(Saved data entries)
########
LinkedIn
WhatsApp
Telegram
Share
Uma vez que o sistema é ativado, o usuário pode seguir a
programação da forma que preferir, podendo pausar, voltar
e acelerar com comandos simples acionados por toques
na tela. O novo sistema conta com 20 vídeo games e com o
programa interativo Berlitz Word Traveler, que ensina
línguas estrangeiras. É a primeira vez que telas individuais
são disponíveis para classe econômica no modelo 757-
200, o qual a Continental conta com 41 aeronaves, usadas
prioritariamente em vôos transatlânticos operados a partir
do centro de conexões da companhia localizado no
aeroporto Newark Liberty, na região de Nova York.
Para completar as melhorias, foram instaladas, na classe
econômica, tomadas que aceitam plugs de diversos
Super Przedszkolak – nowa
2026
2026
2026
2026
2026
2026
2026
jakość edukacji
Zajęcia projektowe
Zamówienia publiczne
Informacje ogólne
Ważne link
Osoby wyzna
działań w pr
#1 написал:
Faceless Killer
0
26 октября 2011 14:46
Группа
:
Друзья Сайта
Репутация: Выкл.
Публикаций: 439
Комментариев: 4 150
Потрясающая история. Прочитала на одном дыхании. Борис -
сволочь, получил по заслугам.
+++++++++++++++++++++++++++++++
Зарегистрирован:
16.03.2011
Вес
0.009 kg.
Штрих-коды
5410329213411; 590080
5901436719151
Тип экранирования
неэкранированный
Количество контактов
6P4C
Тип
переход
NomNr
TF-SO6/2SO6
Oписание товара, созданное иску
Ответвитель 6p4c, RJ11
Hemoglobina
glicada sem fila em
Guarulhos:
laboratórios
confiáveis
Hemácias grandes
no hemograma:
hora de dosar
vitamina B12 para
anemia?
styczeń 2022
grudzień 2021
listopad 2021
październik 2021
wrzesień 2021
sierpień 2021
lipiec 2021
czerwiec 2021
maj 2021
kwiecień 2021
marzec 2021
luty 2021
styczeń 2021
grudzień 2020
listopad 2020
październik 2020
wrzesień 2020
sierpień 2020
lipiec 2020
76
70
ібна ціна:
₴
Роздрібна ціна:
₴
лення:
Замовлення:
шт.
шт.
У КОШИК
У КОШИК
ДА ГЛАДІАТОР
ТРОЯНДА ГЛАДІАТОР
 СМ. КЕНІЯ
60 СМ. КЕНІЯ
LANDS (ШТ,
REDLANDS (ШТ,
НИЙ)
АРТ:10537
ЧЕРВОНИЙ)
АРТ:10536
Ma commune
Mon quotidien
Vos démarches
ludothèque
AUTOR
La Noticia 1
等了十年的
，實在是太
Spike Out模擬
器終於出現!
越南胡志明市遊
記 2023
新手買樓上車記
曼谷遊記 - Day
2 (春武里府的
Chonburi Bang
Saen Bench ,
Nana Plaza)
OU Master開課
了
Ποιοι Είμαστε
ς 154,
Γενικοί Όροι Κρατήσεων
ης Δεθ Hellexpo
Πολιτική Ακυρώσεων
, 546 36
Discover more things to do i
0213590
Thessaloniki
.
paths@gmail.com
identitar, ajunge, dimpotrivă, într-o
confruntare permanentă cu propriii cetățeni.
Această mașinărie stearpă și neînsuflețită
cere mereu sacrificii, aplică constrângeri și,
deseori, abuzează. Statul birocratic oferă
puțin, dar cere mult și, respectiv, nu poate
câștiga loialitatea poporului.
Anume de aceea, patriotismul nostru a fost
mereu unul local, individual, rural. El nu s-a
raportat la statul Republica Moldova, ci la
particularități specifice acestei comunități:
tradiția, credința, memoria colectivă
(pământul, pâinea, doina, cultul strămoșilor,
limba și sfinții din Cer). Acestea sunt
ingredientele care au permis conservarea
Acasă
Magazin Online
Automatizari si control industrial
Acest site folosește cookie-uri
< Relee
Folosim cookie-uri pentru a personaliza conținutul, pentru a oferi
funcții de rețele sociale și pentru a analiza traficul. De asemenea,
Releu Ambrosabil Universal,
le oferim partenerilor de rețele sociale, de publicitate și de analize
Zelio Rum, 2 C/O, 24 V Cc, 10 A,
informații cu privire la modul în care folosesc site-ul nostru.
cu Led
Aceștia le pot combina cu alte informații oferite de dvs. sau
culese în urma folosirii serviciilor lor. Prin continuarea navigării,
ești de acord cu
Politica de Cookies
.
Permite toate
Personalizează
########
Word for word, repeat the data from its first line through the line with "vitamina B12 para", including both of those lines and no others.

LinkedIn
WhatsApp
Telegram
Share
Uma vez que o sistema é ativado, o usuário pode seguir a
programação da forma que preferir, podendo pausar, voltar
e acelerar com comandos simples acionados por toques
na tela. O novo sistema conta com 20 vídeo games e com o
programa interativo Berlitz Word Traveler, que ensina
línguas estrangeiras. É a primeira vez que telas individuais
são disponíveis para classe econômica no modelo 757-
200, o qual a Continental conta com 41 aeronaves, usadas
prioritariamente em vôos transatlânticos operados a partir
do centro de conexões da companhia localizado no
aeroporto Newark Liberty, na região de Nova York.
Para completar as melhorias, foram instaladas, na classe
econômica, tomadas que aceitam plugs de diversos
Super Przedszkolak – nowa
2026
2026
2026
2026
2026
2026
2026
jakość edukacji
Zajęcia projektowe
Zamówienia publiczne
Informacje ogólne
Ważne link
Osoby wyzna
działań w pr
#1 написал:
Faceless Killer
0
26 октября 2011 14:46
Группа
:
Друзья Сайта
Репутация: Выкл.
Публикаций: 439
Комментариев: 4 150
Потрясающая история. Прочитала на одном дыхании. Борис -
сволочь, получил по заслугам.
+++++++++++++++++++++++++++++++
Зарегистрирован:
16.03.2011
Вес
0.009 kg.
Штрих-коды
5410329213411; 590080
5901436719151
Тип экранирования
неэкранированный
Количество контактов
6P4C
Тип
переход
NomNr
TF-SO6/2SO6
Oписание товара, созданное иску
Ответвитель 6p4c, RJ11
Hemoglobina
glicada sem fila em
Guarulhos:
laboratórios
confiáveis
Hemácias grandes
no hemograma:
hora de dosar
vitamina B12 para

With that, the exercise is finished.